On dira que ces gesticulations hexagonales (plutôt ubuesques que machiavéliques) ne peuvent être rapprochées des traitements réellement pratiqués à Guantanamo que par une métaphore discutable : de ce côté-ci de l’Atlantique, on n’a pas encore remplacé l’institution juridique par des tribunaux militaires, on ne met pas encore des suspects au secret pendant des années en dehors de toute présentation de preuve tangible, on n’a pas encore ouvert la porte à des aveux arrachés sous la torture. On aura raison : pas encore… On pourra aussi accuser de fausse ingénuité la liste de dénonciations et d’indignations mise au compte de cette Guantanamisation : le « scandale » du traitement infligé à monsieur De Filippis tient-il à ce traitement lui-même, ou à la « personnalité » médiatique qui en a fait l’objet ? Ne savez-vous pas que l’État (« de droit ») français opère déjà depuis de nombreuses années avec de telles méthodes (et bien pires) dans ses DOM-TOM ? Avez-vous oublié que la France avait pratiqué un traitement guantanamesque (et bien pire) de ses « terroristes » anticolonialistes bien avant que les USA n’essaient d’envahir Cuba ? Croyez-vous vraiment que France télévision ait été jusqu’à présent « indépendante » du pouvoir exécutif ?

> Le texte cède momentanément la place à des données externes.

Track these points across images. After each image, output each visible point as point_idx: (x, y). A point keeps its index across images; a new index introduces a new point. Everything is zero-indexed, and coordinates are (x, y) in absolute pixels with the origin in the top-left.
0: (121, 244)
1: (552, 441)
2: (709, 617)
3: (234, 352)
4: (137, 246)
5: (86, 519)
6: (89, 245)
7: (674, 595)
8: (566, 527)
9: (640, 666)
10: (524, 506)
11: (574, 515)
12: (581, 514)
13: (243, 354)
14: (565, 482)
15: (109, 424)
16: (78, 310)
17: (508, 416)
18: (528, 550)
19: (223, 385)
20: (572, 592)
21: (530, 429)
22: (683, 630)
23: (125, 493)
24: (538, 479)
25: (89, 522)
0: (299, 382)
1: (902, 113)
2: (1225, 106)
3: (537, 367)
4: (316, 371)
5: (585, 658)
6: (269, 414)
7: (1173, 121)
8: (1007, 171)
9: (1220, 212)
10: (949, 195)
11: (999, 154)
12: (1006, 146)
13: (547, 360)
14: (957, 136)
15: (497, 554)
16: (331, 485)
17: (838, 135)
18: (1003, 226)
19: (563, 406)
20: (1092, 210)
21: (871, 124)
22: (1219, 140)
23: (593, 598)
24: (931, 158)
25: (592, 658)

Parler de Guantanamisation, c’est tenter de mettre en lumière une tendance, bien plus qu’une similitude de fait ou que l’émergence d’une réalité absolument nouvelle. Tout ce cirque plus ou moins médiatisé mérite bien de faire l’objet d’une liste unique (quoique apparemment hétérogène) en ce qu’il relève d’une tendance forte au durcissement tous azimuts, tendance à laquelle on peut trouver au moins deux causes concurrentes.

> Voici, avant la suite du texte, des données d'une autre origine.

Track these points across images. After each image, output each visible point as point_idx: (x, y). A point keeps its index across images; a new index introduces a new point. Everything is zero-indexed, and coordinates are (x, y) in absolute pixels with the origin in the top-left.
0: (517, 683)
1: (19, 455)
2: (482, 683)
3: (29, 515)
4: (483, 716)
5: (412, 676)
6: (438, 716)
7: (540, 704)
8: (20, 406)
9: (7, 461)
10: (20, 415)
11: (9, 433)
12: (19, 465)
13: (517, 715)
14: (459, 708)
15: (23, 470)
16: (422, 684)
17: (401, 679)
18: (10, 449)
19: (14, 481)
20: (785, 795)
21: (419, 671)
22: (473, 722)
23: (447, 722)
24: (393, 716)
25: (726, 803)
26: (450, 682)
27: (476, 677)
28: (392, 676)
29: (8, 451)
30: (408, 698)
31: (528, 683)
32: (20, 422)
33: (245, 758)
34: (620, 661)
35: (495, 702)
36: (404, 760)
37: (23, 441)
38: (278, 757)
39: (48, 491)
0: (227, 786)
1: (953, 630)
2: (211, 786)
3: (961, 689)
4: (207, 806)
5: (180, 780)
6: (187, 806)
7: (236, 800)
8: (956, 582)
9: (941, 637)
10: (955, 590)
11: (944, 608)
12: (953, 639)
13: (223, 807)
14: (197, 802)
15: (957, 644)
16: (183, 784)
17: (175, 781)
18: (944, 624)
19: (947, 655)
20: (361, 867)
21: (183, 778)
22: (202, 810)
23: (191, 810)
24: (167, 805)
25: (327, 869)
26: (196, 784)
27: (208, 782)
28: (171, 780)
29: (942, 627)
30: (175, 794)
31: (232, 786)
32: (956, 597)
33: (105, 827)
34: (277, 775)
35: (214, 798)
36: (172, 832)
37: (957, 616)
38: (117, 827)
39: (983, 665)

Tout d’abord, la construction par le ministère de l’intérieur français de cette « menace terroriste » interne à l’Europe et d’une « constellation autonome » a servi très opportunément à arracher au Conseil puis au Parlement européen une législation aussi répressive sur le retour des immigrés en situation irrégulière. Ce sont bien les conséquences de la (dé)colonisation qu’il s’agit de gérer par des méthodes faisant (tendanciellement) retour aux pratiques coloniales. C’est par ailleurs bien ce spectre d’un terrorisme techno dans les systèmes complexes de la vitesse – dont le TGV est l’une des déclinaisons – qui a été utilisé pour essayer de mettre au pas le téléchargement, et plus généralement l’Internet.
L’accélération de cette année 2008 dans l’Union européenne et dans sa province française – qu’on résume ici à une Guantanamisation répugnante – ne viserait-elle pas en fait à intimider à l’avance tout le mouvement social largement prévu par les gouvernements ? Le discours officiel minimise la crise depuis un an : « Correction technique », « Crise derrière nous », « Reprise dans deux ou trois semestres ». Mais, entre eux, les haruspices font grise mine. Des signaux – nettement plus inquiétants que des blocages de caténaires aboutissant à un arrêt des trains en plein nature – se sont déjà produits : blocages des aiguillages lors des grèves de printemps à la SNCF ; menaces de déversement de produits chimiques très toxiques dans la Meuse et le Rhin. Le président a joué les pompiers de la crise financière avec une incontestable présence. Il adore visiter les usines et serrer quelques mains de ceux qui se lèvent tôt. Il n’est pas sûr qu’il puisse jouer aussi facilement sa partie de pompier dans l’année qui vient.